Problem description: With the images omitted, return all of the entries exactly as they stand.

Page-level text extractions:
▶

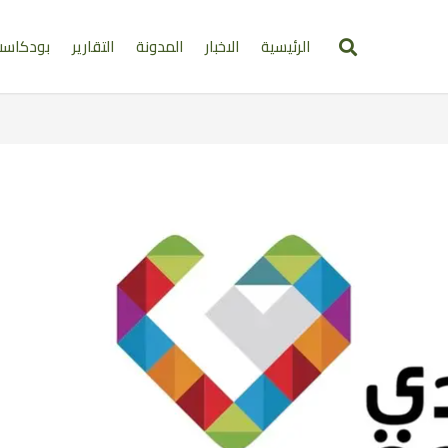
الرئيسية
الاخبار
المدونة
التقارير
بودكاس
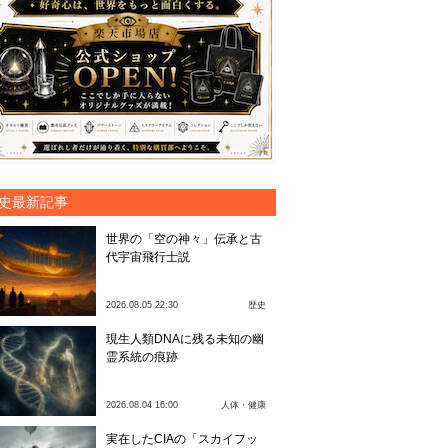
史最新記事
世界の「空の神々」伝承と古
代宇宙飛行士説
2026.08.05 22:30
歴史
現生人類DNAに残る未知の幽
霊系統の痕跡
2026.08.04 16:00
人体・健康
実在したCIAの「スカイフッ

◀

Reply:
الرئيسية
الاخبار
المدونة
التقارير
بودكاس
史最新記事
世界の「空の神々」伝承と古
代宇宙飛行士説
2026.08.05 22:30
歴史
現生人類DNAに残る未知の幽
霊系統の痕跡
2026.08.04 16:00
人体・健康
実在したCIAの「スカイフッ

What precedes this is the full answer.